(Scene change detection data)

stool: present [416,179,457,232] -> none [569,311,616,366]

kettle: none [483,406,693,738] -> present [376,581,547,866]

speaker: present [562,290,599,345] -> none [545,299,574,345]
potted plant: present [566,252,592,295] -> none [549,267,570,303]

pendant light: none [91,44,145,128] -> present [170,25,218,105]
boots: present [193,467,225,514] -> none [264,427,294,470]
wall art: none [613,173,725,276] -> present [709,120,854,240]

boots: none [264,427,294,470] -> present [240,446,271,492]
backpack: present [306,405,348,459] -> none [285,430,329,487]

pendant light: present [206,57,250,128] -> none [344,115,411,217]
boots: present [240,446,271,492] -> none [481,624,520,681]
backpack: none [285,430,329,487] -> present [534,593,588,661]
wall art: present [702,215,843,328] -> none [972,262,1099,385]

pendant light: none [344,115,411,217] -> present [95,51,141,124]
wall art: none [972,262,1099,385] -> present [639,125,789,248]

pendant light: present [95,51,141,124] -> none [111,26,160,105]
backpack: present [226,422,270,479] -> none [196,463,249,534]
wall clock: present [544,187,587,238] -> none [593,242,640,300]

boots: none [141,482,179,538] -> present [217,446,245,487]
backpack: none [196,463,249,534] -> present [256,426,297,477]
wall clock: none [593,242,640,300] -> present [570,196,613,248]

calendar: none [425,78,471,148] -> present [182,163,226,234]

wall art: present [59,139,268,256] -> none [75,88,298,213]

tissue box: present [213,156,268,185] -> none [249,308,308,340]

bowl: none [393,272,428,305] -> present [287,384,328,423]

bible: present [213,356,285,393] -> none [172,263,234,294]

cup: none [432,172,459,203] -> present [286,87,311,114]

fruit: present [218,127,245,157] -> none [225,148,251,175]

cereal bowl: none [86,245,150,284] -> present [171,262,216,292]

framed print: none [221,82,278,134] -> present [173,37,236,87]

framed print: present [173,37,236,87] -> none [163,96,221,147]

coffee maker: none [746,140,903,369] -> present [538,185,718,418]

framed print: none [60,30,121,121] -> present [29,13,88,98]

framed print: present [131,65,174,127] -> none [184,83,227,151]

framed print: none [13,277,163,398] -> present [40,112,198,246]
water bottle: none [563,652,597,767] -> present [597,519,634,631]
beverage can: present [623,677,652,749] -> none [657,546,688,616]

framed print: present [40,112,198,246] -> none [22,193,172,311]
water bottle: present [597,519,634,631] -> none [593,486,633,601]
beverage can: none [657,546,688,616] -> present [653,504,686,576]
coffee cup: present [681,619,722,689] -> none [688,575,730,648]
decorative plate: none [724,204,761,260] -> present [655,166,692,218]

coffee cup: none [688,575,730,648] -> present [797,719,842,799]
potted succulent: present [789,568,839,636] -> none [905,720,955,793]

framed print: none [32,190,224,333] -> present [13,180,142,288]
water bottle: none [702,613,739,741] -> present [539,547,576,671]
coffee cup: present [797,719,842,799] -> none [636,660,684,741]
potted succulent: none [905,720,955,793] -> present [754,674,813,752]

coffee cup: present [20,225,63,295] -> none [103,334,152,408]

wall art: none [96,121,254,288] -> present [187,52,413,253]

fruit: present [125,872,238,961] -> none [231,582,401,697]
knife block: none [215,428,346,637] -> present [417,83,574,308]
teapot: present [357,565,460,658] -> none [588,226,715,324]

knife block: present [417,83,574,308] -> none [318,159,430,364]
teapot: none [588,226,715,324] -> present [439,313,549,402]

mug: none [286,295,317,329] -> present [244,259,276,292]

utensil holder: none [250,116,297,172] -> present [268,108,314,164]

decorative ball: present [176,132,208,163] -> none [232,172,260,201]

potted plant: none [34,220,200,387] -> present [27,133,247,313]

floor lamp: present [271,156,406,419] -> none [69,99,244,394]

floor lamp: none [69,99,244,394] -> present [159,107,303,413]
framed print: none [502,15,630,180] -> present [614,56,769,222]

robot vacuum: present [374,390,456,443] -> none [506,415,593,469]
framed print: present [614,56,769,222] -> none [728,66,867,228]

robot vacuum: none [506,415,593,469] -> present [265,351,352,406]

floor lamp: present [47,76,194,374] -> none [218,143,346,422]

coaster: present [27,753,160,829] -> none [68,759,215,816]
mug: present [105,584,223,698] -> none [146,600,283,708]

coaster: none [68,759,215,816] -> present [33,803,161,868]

Problem to solve
Every entry above has to be returned exactly as written.

Answer for the task
stool: present [416,179,457,232] -> none [569,311,616,366]

kettle: none [483,406,693,738] -> present [376,581,547,866]

speaker: present [562,290,599,345] -> none [545,299,574,345]
potted plant: present [566,252,592,295] -> none [549,267,570,303]

pendant light: none [91,44,145,128] -> present [170,25,218,105]
boots: present [193,467,225,514] -> none [264,427,294,470]
wall art: none [613,173,725,276] -> present [709,120,854,240]

boots: none [264,427,294,470] -> present [240,446,271,492]
backpack: present [306,405,348,459] -> none [285,430,329,487]

pendant light: present [206,57,250,128] -> none [344,115,411,217]
boots: present [240,446,271,492] -> none [481,624,520,681]
backpack: none [285,430,329,487] -> present [534,593,588,661]
wall art: present [702,215,843,328] -> none [972,262,1099,385]

pendant light: none [344,115,411,217] -> present [95,51,141,124]
wall art: none [972,262,1099,385] -> present [639,125,789,248]

pendant light: present [95,51,141,124] -> none [111,26,160,105]
backpack: present [226,422,270,479] -> none [196,463,249,534]
wall clock: present [544,187,587,238] -> none [593,242,640,300]

boots: none [141,482,179,538] -> present [217,446,245,487]
backpack: none [196,463,249,534] -> present [256,426,297,477]
wall clock: none [593,242,640,300] -> present [570,196,613,248]

calendar: none [425,78,471,148] -> present [182,163,226,234]

wall art: present [59,139,268,256] -> none [75,88,298,213]

tissue box: present [213,156,268,185] -> none [249,308,308,340]

bowl: none [393,272,428,305] -> present [287,384,328,423]

bible: present [213,356,285,393] -> none [172,263,234,294]

cup: none [432,172,459,203] -> present [286,87,311,114]

fruit: present [218,127,245,157] -> none [225,148,251,175]

cereal bowl: none [86,245,150,284] -> present [171,262,216,292]

framed print: none [221,82,278,134] -> present [173,37,236,87]

framed print: present [173,37,236,87] -> none [163,96,221,147]

coffee maker: none [746,140,903,369] -> present [538,185,718,418]

framed print: none [60,30,121,121] -> present [29,13,88,98]

framed print: present [131,65,174,127] -> none [184,83,227,151]

framed print: none [13,277,163,398] -> present [40,112,198,246]
water bottle: none [563,652,597,767] -> present [597,519,634,631]
beverage can: present [623,677,652,749] -> none [657,546,688,616]

framed print: present [40,112,198,246] -> none [22,193,172,311]
water bottle: present [597,519,634,631] -> none [593,486,633,601]
beverage can: none [657,546,688,616] -> present [653,504,686,576]
coffee cup: present [681,619,722,689] -> none [688,575,730,648]
decorative plate: none [724,204,761,260] -> present [655,166,692,218]

coffee cup: none [688,575,730,648] -> present [797,719,842,799]
potted succulent: present [789,568,839,636] -> none [905,720,955,793]

framed print: none [32,190,224,333] -> present [13,180,142,288]
water bottle: none [702,613,739,741] -> present [539,547,576,671]
coffee cup: present [797,719,842,799] -> none [636,660,684,741]
potted succulent: none [905,720,955,793] -> present [754,674,813,752]

coffee cup: present [20,225,63,295] -> none [103,334,152,408]

wall art: none [96,121,254,288] -> present [187,52,413,253]

fruit: present [125,872,238,961] -> none [231,582,401,697]
knife block: none [215,428,346,637] -> present [417,83,574,308]
teapot: present [357,565,460,658] -> none [588,226,715,324]

knife block: present [417,83,574,308] -> none [318,159,430,364]
teapot: none [588,226,715,324] -> present [439,313,549,402]

mug: none [286,295,317,329] -> present [244,259,276,292]

utensil holder: none [250,116,297,172] -> present [268,108,314,164]

decorative ball: present [176,132,208,163] -> none [232,172,260,201]

potted plant: none [34,220,200,387] -> present [27,133,247,313]

floor lamp: present [271,156,406,419] -> none [69,99,244,394]

floor lamp: none [69,99,244,394] -> present [159,107,303,413]
framed print: none [502,15,630,180] -> present [614,56,769,222]

robot vacuum: present [374,390,456,443] -> none [506,415,593,469]
framed print: present [614,56,769,222] -> none [728,66,867,228]

robot vacuum: none [506,415,593,469] -> present [265,351,352,406]

floor lamp: present [47,76,194,374] -> none [218,143,346,422]

coaster: present [27,753,160,829] -> none [68,759,215,816]
mug: present [105,584,223,698] -> none [146,600,283,708]

coaster: none [68,759,215,816] -> present [33,803,161,868]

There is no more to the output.